The main diagnostic tools to obtain evidence of PCa include DRE, serum concentration of PSA and transrectal ultrasonography (TRUS). Most prostate cancers are located in the peripheral zone of the prostate and may be detected by DRE when the volume is about 0.2 ml or larger. In about 18% of all patients, PCa is detected by a suspect DRE alone, irrespective of the PSA level [14]. A suspect DRE is a strong indication for prostate biopsy as it is predictive for more aggressive (Gleason score > 7) prostate cancer [15, 16]. In our study, 34.8% patient had suspicious rectal finding. In our institution we always go for TRUS guided biopsy when there is suspicious DRE to increase the yield of detection of prostatic carcinoma.

The measurement of PSA level has revolutionized the diagnosis of PCa [17]. PSA is a kallikrein-like serine protease. The level of PSA as an independent variable is a better predictor of cancer than suspicious findings on DRE or TRUS [18]. Prostate-specific antigen testing increases cancer detection but the rate does not decrease mortality [19]. The United States Preventive Services Task Force in 2012 recommended against screening for prostate cancer using the PSA test, due to the risk of over-diagnosis and over-treatment with most prostate cancer remaining asymptomatic. But in this part of the world, where patient awareness, access to health care facility, compliance to health check-up is low; the inclusion of routine screening may increase the number of patient with clinically localized disease. In our study this point is also reflected as without screening more than 93% patients have P S A value greater than 10 ng/ml. Even in our institution we advise TRUS guided biopsy if serum PSA is more than 4ng/ml, in the absence of any urinary tract infection or if repeat serum PSA is more than 4ng/ ml, after the control of urinary infection. In our experience this increases the diagnostic yield of prostatic carcinoma.

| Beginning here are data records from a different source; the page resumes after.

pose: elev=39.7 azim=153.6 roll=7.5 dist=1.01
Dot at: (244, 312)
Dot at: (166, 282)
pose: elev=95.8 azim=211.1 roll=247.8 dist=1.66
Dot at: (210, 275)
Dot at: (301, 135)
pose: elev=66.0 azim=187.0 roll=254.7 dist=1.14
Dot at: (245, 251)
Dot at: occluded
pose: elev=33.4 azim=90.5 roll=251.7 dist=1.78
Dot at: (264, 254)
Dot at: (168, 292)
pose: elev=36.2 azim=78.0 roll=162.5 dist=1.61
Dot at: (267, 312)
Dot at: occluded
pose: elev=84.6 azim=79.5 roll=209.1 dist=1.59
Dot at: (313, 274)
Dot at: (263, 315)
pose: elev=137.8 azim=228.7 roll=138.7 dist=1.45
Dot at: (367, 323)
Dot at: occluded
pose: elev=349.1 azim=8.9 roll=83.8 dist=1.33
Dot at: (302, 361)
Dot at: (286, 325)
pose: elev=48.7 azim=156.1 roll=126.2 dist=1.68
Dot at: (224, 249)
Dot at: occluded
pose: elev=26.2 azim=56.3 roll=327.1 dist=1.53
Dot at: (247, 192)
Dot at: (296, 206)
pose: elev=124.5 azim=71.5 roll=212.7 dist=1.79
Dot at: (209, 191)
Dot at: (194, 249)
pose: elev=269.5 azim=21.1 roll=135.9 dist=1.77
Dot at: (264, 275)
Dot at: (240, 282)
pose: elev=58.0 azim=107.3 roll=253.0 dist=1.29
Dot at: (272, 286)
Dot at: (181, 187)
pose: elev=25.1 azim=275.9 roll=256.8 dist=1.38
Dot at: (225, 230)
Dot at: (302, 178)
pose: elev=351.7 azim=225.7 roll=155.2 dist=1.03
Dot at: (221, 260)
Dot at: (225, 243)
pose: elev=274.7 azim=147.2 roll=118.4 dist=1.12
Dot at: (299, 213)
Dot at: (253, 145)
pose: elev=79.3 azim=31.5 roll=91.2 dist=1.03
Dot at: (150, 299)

The ISUP 2005 Gleason score is the current standard for grading adenocarcinoma of the prostate on core biopsy and operative specimens [20]. In Our Study, all the patients had Gleason sum 7 or more. Because of the advanced stage of presentation, radical prostatectomy was done in only four patients. There are few limitations in this study. First one is its retrospective nature and second, it was done in a tertiary care centre which may result in selection bias.

Conclusion

 CA prostate is a disease of advance age with the nonspecific presentation. Most of the patient in our series is from rural background and with low socioeconomic status. The incidence of prostatic carcinoma is low in Eastern part of India in comparison to the southern or western part of India or in other developed countries which may be due to lack of awareness regarding the disease and much more consumption of green leafy vegetables in the rural areas than urban peoples. By judicious screening with combination of P S A and D R E clinically localized disease state can be increases resulting in a better chance of cure. Diagnostic yield always increases by TRUS guided prostate biopsy in suspicious cases and always it is advisable to pick up the disease in early stage. Although most patients have more than one risk factor, further studies are needed to confirm the role of modifiable risk factor and preventive agent in its management.